Olympic Rowing Medals Between 1900 and 2022 - Data Wrangling

dplyr
filtering
grouping and summarizing
mutating
Arranging data to analyze the total number of medals and the weighted points for nations competing in rowing events in the Summer Olympic Games between 1900 and 2022.
Authors
Affiliation

Abigail Smith

St. Lawrence University

Robin Lock

St. Lawrence University

Ivan Ramler

St. Lawrence University

Published

June 13, 2024

Welcome video

Introduction

This activity organizes the data in Olympic rowing between 1900 and 2022 so that the total medals and points for countries can be analyzed.

The Summer Olympic Games are an international athletics event held every four years and hosted in different countries around the world. Rowing was added to the Olympics in 1896 but was cancelled due to weather. It has been in every Summer Olympics since 1900. Rowing races in the Olympic context are regatta style, meaning that there are multiple boats racing head to head against each other in multiple lanes. Since 1912, the standard distance for Olympic regattas has been 2000m, but before then there had been a range in distances. The boat that is first to cross the finish line is awarded a gold medal, the second a silver medal, and the third a bronze.

Over the course of its time as an Olympic sport there have been 25 different event entries. These events are separated by gender and range with the number of rowers in the boat (1, 2, 4, 6, 8, 17), the rigging (inrigged, outrigged), sculling, sweeping, and whether or not they are coxed. An inrigged shell means the riggers (where the oar is attached to the boat) are on the inside of the boat, outrigged shells mean the riggers are on the outside. Sculling is where the rowers have an oar on each side and sweeping is when each rower only has one oar on one side. The coxswain steers the boat and guides the rowers, some events have coxed boats whereas some others do not.

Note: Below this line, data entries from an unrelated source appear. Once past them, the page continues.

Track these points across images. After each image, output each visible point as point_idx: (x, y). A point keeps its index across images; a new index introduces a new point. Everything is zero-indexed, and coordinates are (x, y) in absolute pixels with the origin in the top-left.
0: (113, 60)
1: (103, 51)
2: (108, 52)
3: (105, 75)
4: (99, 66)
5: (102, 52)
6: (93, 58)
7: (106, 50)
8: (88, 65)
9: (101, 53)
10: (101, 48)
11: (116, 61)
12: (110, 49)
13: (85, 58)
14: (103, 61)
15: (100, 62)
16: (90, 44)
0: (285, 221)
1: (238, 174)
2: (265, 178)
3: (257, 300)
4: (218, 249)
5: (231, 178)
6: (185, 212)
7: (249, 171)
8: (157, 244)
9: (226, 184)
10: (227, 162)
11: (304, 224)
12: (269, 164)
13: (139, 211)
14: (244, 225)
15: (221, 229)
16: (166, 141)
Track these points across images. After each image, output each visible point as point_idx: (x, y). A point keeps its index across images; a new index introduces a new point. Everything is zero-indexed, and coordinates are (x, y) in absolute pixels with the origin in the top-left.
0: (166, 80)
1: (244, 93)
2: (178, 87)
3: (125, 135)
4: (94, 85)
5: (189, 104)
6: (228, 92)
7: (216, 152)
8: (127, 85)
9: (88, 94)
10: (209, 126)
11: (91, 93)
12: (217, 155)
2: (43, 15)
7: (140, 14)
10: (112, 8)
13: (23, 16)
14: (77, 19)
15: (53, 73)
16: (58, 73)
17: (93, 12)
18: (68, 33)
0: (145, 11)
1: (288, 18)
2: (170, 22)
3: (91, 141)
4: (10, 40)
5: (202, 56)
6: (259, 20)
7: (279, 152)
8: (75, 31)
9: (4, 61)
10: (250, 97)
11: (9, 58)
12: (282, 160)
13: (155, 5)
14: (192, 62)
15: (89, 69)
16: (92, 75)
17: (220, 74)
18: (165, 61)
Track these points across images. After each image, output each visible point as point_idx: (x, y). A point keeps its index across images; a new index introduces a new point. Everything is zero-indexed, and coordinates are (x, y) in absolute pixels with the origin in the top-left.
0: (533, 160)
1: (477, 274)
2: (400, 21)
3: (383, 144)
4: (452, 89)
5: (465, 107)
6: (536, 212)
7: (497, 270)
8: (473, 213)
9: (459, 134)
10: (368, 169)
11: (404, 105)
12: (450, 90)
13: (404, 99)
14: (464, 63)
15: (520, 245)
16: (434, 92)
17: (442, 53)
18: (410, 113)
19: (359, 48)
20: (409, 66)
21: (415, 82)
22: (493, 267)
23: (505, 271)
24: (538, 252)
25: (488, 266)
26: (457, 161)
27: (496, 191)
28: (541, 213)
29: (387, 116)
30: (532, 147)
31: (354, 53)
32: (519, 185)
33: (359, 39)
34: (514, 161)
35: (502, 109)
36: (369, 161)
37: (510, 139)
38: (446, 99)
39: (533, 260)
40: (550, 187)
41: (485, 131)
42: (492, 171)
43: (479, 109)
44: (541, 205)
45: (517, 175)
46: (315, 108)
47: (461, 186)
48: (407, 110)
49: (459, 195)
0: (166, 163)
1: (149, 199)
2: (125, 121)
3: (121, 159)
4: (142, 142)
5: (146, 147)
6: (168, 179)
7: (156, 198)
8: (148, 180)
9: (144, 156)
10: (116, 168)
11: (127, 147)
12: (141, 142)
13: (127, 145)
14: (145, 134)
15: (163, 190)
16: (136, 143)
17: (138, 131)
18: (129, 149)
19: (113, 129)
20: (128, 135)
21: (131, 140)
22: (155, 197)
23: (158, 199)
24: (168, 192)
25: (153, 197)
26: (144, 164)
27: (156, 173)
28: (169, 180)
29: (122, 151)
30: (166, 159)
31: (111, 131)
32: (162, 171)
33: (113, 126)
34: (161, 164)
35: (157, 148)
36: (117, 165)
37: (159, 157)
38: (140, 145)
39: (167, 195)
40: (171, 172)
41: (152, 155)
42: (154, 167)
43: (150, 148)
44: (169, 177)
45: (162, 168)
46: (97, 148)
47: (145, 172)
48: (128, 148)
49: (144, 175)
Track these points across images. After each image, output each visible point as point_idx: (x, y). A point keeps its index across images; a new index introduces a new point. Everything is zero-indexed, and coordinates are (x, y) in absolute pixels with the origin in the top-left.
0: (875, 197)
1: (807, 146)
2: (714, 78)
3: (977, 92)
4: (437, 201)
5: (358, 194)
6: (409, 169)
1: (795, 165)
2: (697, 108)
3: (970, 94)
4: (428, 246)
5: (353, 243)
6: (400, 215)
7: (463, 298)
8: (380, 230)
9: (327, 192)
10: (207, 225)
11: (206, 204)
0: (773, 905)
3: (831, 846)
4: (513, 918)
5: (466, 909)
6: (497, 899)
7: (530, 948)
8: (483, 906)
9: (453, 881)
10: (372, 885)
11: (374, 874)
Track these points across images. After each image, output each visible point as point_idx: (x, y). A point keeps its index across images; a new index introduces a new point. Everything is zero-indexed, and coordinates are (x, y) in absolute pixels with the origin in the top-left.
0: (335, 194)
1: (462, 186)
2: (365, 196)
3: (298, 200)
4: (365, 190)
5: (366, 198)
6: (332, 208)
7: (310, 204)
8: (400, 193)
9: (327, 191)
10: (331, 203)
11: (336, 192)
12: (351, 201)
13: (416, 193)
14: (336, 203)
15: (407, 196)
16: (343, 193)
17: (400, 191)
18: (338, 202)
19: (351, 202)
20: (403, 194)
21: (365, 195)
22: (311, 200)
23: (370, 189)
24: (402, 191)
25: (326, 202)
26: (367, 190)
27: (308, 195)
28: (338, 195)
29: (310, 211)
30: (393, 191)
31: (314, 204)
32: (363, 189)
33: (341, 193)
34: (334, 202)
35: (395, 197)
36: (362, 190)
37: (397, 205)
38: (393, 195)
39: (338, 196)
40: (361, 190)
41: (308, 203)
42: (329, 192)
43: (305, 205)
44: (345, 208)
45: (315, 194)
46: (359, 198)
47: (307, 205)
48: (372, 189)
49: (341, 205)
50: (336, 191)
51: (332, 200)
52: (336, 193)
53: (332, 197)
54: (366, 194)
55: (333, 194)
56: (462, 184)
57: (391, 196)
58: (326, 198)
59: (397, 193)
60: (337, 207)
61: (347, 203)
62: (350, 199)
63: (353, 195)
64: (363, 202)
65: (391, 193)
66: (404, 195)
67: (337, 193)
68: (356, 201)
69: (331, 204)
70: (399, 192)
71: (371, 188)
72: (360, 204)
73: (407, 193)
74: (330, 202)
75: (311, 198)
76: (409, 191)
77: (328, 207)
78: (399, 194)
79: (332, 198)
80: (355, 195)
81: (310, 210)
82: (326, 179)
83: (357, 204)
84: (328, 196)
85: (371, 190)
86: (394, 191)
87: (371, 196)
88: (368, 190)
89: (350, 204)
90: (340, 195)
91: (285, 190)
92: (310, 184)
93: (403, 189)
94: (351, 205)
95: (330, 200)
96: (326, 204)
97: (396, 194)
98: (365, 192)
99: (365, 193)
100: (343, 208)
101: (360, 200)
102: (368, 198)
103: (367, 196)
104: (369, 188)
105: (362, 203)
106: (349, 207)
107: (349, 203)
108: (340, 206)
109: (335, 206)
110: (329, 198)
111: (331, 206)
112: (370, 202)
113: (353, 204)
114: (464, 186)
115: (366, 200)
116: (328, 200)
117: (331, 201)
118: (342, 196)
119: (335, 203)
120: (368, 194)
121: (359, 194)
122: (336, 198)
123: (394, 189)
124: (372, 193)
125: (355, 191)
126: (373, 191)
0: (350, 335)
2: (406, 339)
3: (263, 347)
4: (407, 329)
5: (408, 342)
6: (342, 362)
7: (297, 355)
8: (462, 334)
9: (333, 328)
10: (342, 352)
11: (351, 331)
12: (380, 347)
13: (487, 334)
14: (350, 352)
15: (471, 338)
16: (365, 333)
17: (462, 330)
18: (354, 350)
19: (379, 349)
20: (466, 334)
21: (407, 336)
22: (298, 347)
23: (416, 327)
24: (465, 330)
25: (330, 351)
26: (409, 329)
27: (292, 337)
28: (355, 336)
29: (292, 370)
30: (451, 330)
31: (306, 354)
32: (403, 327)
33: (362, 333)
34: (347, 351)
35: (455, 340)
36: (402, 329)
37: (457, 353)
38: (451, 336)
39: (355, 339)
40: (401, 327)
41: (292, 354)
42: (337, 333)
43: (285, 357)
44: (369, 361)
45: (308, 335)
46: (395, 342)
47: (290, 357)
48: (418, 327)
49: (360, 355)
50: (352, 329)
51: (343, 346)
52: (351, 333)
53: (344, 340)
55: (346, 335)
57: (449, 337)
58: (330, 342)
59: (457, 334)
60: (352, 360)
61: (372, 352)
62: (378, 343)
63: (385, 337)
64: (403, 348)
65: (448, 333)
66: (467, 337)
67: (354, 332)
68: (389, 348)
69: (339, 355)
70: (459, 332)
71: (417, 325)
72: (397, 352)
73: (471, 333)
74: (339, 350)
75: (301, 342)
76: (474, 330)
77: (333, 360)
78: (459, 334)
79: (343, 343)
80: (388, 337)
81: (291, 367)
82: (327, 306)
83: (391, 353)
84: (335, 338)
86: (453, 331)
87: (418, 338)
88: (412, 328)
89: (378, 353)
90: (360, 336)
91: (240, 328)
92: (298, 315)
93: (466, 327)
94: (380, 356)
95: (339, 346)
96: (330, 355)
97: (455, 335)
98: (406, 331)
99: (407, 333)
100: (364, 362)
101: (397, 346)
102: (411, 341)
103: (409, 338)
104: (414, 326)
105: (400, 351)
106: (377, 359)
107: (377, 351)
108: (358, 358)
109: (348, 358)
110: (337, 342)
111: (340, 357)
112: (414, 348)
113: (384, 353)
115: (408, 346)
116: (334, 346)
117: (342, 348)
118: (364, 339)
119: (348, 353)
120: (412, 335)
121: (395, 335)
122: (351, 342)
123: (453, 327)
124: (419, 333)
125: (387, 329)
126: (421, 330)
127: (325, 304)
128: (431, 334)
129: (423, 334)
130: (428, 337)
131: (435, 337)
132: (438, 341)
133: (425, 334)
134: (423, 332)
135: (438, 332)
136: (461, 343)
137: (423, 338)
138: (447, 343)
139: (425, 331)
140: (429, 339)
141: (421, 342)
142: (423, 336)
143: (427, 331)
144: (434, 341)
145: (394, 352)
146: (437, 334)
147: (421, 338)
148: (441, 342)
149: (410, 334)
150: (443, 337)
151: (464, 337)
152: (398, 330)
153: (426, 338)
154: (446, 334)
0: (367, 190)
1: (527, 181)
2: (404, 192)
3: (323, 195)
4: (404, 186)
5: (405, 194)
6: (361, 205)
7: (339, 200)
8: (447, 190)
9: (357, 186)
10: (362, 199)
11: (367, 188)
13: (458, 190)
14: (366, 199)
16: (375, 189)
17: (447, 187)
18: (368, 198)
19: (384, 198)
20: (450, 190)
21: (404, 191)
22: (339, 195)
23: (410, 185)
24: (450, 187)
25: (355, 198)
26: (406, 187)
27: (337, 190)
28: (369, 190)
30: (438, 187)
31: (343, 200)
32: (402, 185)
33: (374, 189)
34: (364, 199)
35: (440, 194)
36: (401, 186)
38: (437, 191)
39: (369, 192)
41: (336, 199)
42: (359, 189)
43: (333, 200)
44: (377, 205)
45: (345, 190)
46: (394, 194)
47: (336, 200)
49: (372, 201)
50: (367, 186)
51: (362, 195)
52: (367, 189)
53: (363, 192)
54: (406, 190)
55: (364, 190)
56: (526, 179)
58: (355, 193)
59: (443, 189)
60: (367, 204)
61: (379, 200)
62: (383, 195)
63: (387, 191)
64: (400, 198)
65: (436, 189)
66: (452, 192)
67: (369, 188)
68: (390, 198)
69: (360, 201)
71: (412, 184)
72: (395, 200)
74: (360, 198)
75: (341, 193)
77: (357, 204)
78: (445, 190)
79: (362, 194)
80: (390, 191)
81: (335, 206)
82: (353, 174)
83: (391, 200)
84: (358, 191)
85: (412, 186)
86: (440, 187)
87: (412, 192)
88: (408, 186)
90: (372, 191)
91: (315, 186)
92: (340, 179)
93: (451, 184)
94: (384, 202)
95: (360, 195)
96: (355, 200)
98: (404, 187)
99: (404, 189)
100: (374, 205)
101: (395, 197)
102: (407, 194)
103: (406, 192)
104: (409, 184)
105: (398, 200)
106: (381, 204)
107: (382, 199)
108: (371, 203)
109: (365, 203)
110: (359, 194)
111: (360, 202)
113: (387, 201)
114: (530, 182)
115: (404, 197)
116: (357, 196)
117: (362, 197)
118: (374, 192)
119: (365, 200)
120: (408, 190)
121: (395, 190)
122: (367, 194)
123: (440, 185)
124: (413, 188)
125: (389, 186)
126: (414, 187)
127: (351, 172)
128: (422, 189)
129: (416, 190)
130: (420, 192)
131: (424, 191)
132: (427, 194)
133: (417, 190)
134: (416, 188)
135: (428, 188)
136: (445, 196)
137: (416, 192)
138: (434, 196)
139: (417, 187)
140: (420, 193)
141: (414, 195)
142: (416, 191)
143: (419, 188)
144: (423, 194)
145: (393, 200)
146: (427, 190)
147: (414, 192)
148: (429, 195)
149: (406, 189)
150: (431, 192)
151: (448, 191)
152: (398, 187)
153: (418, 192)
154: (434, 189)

The original data set (athlete_events.csv) is not just about rowing but for every Olympic sport since 1896. It will be important to adjust the data so that it is just rowing. Moreover, medals are given to each athlete in the boat. In Olympic scoring however, the medals should be counted as one towards the entire boat. It is important to make sure this is the case when arranging the data.

In looking at the total medals and total points for each nation, it is interesting to see which nations dominate in Olympic rowing. Additionally, looking at the overall distribution of the medals for all countries provides insight on just how lop-sided medaling can be in rowing at the Olympic level. This effect could likely be attributed towards how much funding nations are placing towards their rowing teams.

This activity could be used as an example or a short take home assessment. Best to use as a predecessor to the applied regression analysis worksheets in the other rowing module.

By the end of the activity, students will be able to:

  1. Filter a dataset so there are no NA values
  2. Group data to procure summarized data
  3. Mutate data to create new variables

Students will use basic dplyr skills to structure data to match the descriptions listed in the questions. Basic ggplot2 functions are also needed to visualize the data.

All the questions will require the use of R or a similar programming language.

Data

In the data set there are 271,106 athletes from 230 countries competing in 66 sports at 35 different Olympics. Each row represents an individual athlete competing in an event at an Olympics. There are 15 variables in the dataset.

Download data:

athlete_events.csv

Variable Descriptions
Variable Description
ID The ID number assigned to the athlete.
Name The name of the athlete in first name last name order.
Sex The sex of the athlete.
Age The age of the athlete at the time of competing.
Height The height of the athlete at the time of competing. Measured in cm.
Weight The weight of the athlete at the time of competing. Measured in kg.
Team The team the athlete is a member of. In some cases this is different than theNOC.
NOC The nation the athlete is representing, usually the best variable to choose to analyze nations.
Games The Olympic Games the case is from. e.g. “1992 Summer Olympics”.
Year The year the athlete was competing.
Season The season the athlete was competing, “Summer” or “Winter”.
City The city the Olympics were hosted in the case.
Sport The sport the athlete competed in.
Event The event the athlete competed in.
Medal If the athlete medaled, which medal they won.

Data Source

Kaggle: 120 years of Olympic history: athletes and results

Materials

We provide editable qmd files along with their solutions.

Worksheet

Worksheet Answers

This dataprep worksheet helps students familiarize themselves with the use of basic dplyr tools to structure data in a way that is easier to analyze. In doing so, it enables to students to draw conclusions about different patterns in rowing as an Olympic sport when it comes to medaling.